**TEXTO APRESENTADO**
Partimos, portanto, do entendimento de que o currículo se refere à escolha daqueles conteúdos e saberes que desejamos que os alunos dominem e desenvolvam, daqueles poderes do conhecimento que serão conferidos aos alunos¹⁸, ao que se intenciona que os alunos aprendam, diferentemente da didática, a forma de ensinar esses alunos, as escolhas metodológicas e avaliativas. São proposições epistemológicas diferentes. Elas se complementam, mas exigem diferentes saberes e abordagens.
Libâneo¹⁹, em concordância com Young²⁰, afirma que:
[...] são os professores que precisam levar em conta as experiências dos alunos e seus conhecimentos prévios como os motivadores para a aprendizagem, não o currículo (2011, p. 614). Young foi ainda mais longe ao afirmar que a finalidade própria do currículo é o desenvolvimento intelectual dos estudantes, o qual deve ser baseado na formação de conceitos, tarefa que somente pode ser feita com a ajuda dos professores.
Assim, propomos este livro com esses pressupostos muito claros. Temos a compreensão de que precisamos trazer com mais precisão para nossas pesquisas o estudo específico do conhecimento no currículo e de como ele é concebido e colocado em prática. Mas entendemos que a discussão sobre currículo envolve a formação dos professores, a consciência no que diz respeito às finalidades educativas implícitas e explícitas no país. Isso envolve a clareza de que a forma como o país define suas finalidades educativas e como as prescreve, delimitando
o trabalho do professor, acarreta uma série de atribuições a eles, segundo Claude Dubar²¹, que configurarão seus processos de constituição identitária profissional. Entendemos, ainda, que refletir sobre o uso da tecnologia na educação ou sobre como as modalidades de ensino (híbrido ou on-line) interferem na forma do professor trabalhar com a materialização do currículo, como também no próprio envolvimento do aluno com sua aprendizagem, torna-se discussão que interage e sofre influência de como se compreende o currículo.
Assim, fizemos um convite aos autores para compartilharem suas reflexões em torno das questões que se articulam com currículo. O livro está dividido em três grandes seções: Currículo, Docência e Cultura; Currículo, Tecnologia e Educação; Currículo, Sociedade e Religião.
Na primeira seção do livro, Currículo, docência e cultura
, são apresentados cinco capítulos, independentes entre si.
Alessandra Gibello²² apresenta uma discussão em torno das relações entre o cotidiano escolar, seu processo de construção de uma cultura escolar e a relação disso com um projeto de escola, uma identidade escolar. Dentro da perspectiva histórico-cultural de currículo, Gibello destaca que:
A escola é um local de primazia da construção, transmissão e transição da cultura; e, ao longo da história da educação, as instituições educacionais sempre foram permeadas por essa relação de transmissão de conhecimentos, normas e valores²³
Com apoio em Boto, Gibello sustenta que a cultura da escola moderna é revelada em seu projeto político e pedagógico, que se identifica com a própria sociedade. Portanto, entender a escola como uma organização da sociedade com um contexto político, social e cultural possibilita-nos estabelecer as relações existentes entre a escola e a sociedade. Assim, a organização da escola, as escolhas curriculares, as práticas docentes e as relações internas permitem:
[...] educar os corpos e as almas
²⁴ a fim de que os alunos apreendam os comportamentos adequados, não apenas para o convívio interno correspondente à civilização escolar, mas que saibam se comportar [...] de maneira integrada aos rituais das sociedades em geral [...]²⁵
Isso estabelecendo o que Bernstein preconiza: um ensino que garanta ao aluno que, ao sair da escola, possa estabelecer um diálogo com a sociedade e pensar o ainda não pensado
²⁶.
Ana Cristina G. de Abreu Souza²⁷ também discute o cotidiano escolar, com base na concepção de professores sobre o currículo na escola. Ela parte de uma pergunta essencial sobre como o professor desenvolve e materializa o currículo. Levamos ou somos levados?

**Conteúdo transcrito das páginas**
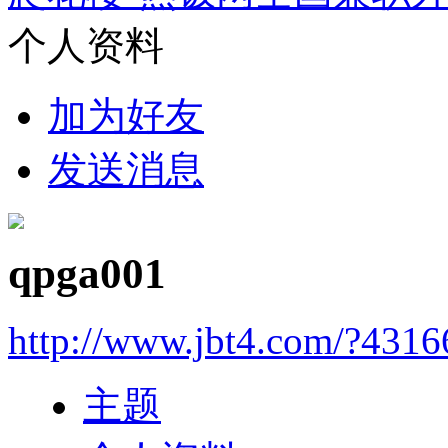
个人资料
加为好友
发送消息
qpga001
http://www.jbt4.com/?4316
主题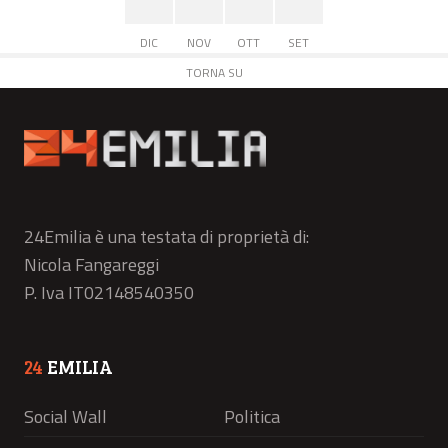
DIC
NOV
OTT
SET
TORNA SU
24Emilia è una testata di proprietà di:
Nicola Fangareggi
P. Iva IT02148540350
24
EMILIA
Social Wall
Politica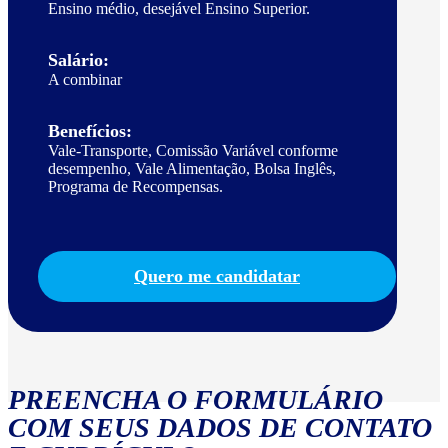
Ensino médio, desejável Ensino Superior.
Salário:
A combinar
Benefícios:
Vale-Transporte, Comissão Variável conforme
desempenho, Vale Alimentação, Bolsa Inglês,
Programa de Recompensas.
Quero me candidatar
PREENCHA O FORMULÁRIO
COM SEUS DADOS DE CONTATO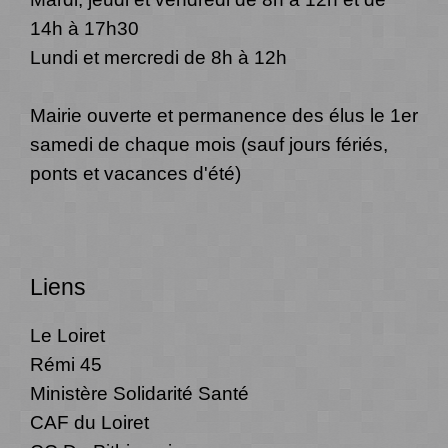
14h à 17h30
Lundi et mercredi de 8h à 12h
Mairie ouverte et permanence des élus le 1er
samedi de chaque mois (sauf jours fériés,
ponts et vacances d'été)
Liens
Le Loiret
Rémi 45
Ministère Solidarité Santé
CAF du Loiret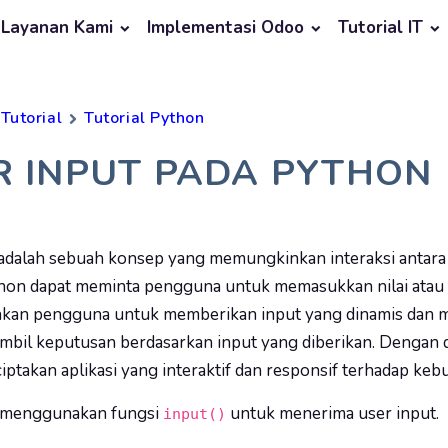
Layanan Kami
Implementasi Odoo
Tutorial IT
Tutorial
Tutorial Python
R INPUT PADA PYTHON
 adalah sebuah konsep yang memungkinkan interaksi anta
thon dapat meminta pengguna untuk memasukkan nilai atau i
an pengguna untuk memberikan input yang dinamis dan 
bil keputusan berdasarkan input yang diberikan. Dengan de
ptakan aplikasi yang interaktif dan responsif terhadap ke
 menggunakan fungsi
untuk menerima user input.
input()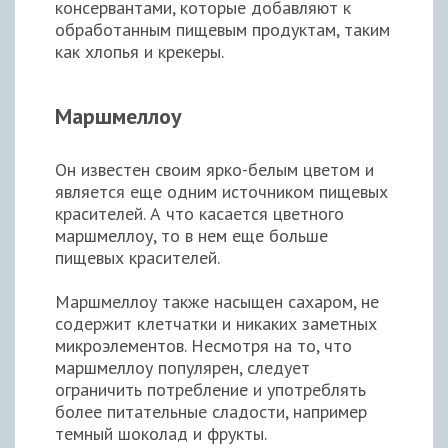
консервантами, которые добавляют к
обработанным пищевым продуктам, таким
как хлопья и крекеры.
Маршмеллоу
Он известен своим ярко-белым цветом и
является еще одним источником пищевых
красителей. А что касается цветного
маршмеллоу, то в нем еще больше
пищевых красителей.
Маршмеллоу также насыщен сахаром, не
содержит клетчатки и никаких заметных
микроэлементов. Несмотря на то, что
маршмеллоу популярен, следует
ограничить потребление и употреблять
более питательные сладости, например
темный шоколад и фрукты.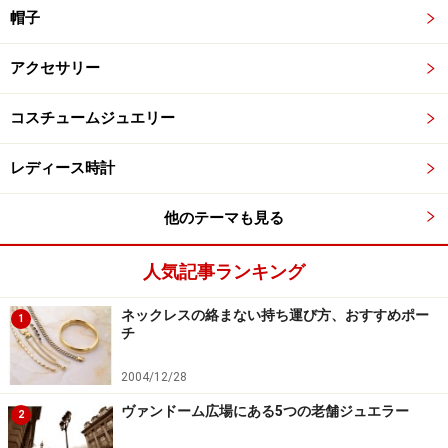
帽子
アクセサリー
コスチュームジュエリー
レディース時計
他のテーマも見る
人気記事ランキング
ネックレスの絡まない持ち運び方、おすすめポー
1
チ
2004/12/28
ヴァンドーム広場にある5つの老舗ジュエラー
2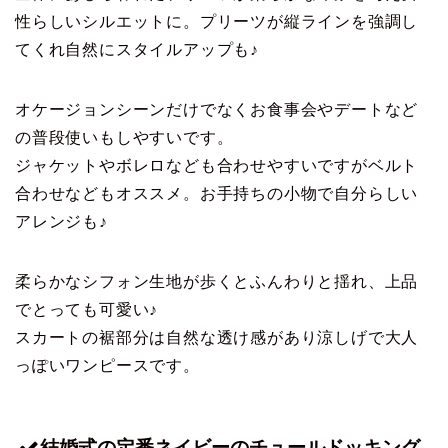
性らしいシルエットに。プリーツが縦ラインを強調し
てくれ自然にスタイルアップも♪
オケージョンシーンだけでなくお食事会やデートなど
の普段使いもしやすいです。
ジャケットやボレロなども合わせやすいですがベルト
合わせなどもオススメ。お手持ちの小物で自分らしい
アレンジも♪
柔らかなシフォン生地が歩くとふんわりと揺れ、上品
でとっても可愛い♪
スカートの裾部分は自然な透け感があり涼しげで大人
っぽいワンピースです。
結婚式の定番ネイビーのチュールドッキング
...
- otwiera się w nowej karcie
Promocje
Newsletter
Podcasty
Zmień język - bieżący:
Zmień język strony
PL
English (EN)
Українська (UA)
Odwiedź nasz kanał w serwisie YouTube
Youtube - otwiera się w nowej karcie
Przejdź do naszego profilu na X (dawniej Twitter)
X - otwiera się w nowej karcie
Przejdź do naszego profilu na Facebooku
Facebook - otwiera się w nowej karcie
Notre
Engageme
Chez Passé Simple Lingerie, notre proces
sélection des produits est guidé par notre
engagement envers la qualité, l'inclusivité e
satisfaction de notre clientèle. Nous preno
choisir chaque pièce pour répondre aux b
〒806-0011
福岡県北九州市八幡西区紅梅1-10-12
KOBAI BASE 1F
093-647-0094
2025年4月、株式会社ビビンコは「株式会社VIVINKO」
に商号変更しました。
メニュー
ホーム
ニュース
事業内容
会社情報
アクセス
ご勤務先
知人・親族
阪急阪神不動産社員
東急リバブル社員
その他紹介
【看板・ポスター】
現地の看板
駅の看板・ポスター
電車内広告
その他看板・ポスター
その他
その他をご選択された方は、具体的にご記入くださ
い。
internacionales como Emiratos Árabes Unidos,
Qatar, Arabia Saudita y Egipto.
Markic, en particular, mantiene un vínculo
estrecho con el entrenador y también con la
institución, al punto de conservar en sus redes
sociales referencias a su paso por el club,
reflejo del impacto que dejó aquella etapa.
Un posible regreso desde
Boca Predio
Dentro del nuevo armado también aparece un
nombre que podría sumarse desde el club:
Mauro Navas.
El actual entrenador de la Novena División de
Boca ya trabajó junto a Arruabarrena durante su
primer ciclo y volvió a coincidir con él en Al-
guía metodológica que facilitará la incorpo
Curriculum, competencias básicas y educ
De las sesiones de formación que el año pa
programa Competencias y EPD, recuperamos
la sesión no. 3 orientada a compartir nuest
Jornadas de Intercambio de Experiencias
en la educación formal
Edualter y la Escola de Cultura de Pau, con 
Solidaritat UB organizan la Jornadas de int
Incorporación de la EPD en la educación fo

**TAREFAS A REALIZAR**
A. Liste as seções em que o livro descrito no texto sobre currículo está dividido.
B. Extraia do texto sobre currículo o trecho que começa em "Libâneo¹⁹, em concordância" e termina em "ajuda dos professores.".

**LISTA DE RESPOSTAS**
A. Currículo, Docência e Cultura; Currículo, Tecnologia e Educação; Currículo, Sociedade e Religião.

B.
Libâneo¹⁹, em concordância com Young²⁰, afirma que:
[...] são os professores que precisam levar em conta as experiências dos alunos e seus conhecimentos prévios como os motivadores para a aprendizagem, não o currículo (2011, p. 614). Young foi ainda mais longe ao afirmar que a finalidade própria do currículo é o desenvolvimento intelectual dos estudantes, o qual deve ser baseado na formação de conceitos, tarefa que somente pode ser feita com a ajuda dos professores.